[Saved data entries]
● ● ● ● ●

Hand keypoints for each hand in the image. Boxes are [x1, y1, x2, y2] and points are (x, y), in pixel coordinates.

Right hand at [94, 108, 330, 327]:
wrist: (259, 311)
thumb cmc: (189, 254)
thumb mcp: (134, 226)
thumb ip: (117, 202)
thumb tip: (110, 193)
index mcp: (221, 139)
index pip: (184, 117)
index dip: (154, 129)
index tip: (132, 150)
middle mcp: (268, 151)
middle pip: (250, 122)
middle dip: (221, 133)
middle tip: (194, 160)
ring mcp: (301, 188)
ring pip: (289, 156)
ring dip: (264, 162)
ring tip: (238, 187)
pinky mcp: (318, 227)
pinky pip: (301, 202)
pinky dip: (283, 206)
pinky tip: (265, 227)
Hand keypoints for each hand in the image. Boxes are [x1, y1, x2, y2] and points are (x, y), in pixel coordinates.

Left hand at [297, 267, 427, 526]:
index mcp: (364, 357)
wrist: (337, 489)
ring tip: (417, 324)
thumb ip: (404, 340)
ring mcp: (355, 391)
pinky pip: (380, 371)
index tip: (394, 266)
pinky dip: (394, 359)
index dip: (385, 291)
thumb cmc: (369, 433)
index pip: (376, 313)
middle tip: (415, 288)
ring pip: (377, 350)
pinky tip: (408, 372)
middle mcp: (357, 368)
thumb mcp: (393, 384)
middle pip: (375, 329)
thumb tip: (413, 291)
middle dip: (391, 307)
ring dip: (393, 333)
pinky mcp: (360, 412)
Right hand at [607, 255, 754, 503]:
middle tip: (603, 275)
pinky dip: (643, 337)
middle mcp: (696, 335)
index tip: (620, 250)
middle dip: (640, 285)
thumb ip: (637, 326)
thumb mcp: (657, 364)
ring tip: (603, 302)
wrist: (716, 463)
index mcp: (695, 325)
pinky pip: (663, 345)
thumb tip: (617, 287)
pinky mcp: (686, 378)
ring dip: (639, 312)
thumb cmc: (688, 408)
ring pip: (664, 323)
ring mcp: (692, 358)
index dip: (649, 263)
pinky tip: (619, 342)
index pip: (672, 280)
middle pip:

● ● ● ● ●

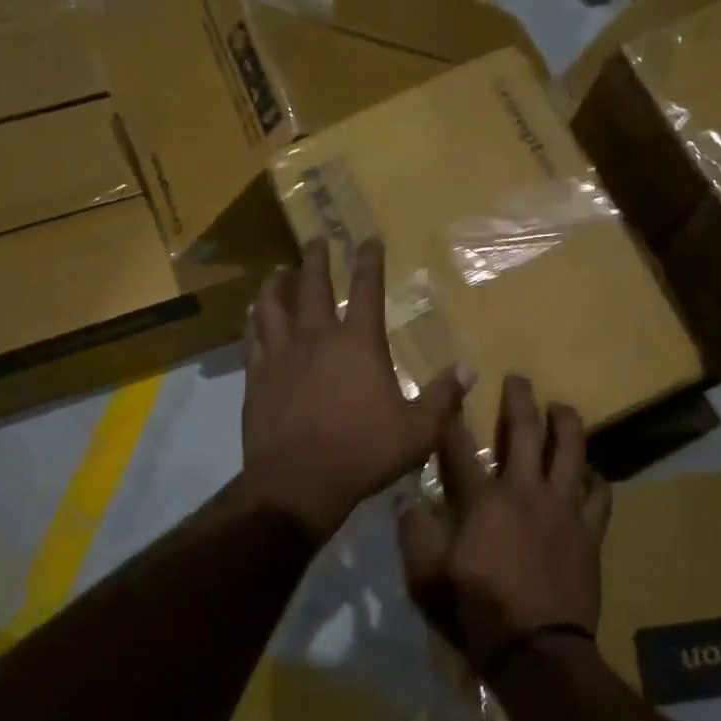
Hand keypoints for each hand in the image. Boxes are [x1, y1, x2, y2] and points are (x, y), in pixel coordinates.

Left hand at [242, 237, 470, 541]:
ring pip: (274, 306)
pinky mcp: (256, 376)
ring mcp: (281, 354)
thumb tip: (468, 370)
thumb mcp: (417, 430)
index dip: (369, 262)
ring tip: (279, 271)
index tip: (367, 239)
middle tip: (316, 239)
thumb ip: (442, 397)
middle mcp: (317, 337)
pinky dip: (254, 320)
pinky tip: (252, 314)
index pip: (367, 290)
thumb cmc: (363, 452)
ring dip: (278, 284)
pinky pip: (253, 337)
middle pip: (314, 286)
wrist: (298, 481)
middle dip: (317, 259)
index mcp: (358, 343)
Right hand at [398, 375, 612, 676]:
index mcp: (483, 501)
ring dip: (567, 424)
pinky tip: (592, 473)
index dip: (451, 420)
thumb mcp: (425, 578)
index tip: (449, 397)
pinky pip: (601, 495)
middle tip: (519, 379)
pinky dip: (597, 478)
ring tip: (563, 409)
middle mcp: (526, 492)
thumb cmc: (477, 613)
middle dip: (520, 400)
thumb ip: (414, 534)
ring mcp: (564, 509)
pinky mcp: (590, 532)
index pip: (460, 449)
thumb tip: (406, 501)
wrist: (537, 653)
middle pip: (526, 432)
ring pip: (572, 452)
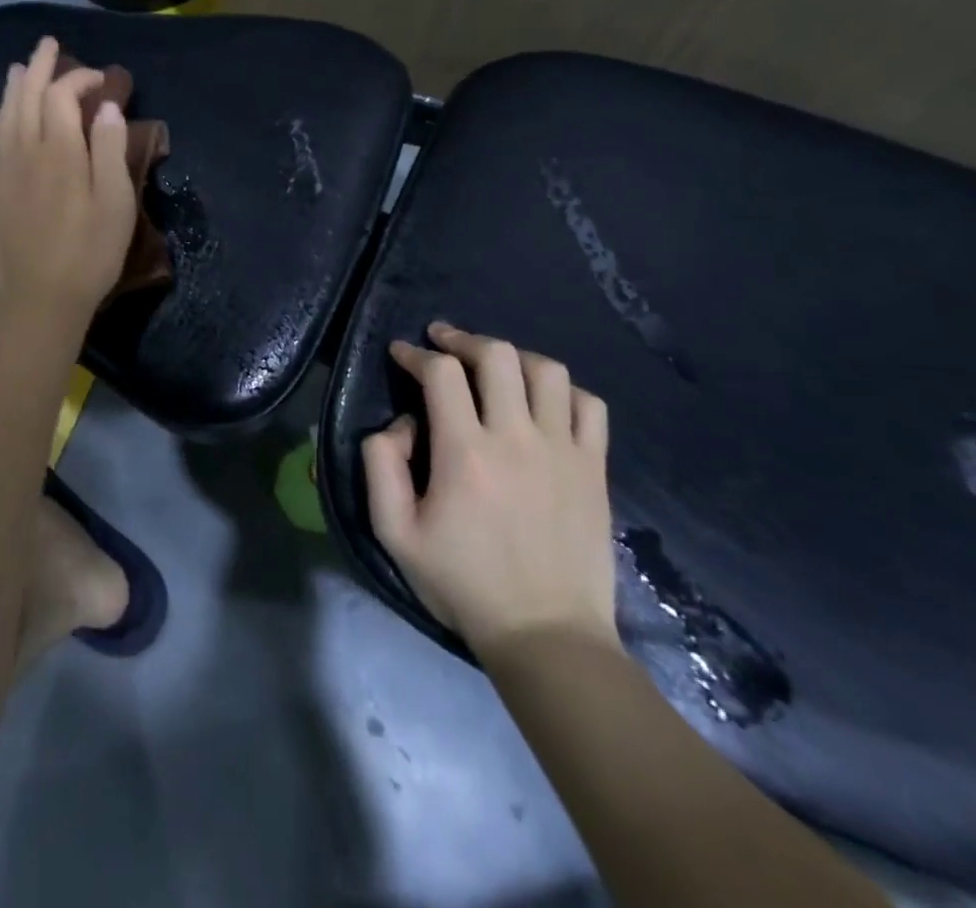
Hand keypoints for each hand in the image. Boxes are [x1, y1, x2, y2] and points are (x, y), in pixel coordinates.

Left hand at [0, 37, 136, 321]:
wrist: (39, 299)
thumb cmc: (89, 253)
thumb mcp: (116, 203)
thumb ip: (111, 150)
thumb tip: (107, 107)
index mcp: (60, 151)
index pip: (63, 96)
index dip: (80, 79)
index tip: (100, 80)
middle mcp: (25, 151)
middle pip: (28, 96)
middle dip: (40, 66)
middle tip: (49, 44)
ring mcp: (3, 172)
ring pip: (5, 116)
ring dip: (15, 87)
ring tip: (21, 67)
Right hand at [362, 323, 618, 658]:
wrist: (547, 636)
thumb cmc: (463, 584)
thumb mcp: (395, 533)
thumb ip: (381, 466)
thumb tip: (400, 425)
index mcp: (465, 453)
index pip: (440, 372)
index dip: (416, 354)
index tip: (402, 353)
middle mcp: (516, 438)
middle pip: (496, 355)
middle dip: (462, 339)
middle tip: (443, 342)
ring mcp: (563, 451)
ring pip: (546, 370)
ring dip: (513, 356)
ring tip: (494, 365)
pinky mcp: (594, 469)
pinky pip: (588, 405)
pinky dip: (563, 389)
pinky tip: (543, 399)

● ● ● ● ●

### ACTIVITY
In the data above, how many lines hold the word "Left"? Give only the number.

### RESPONSE TO THIS EXERCISE
3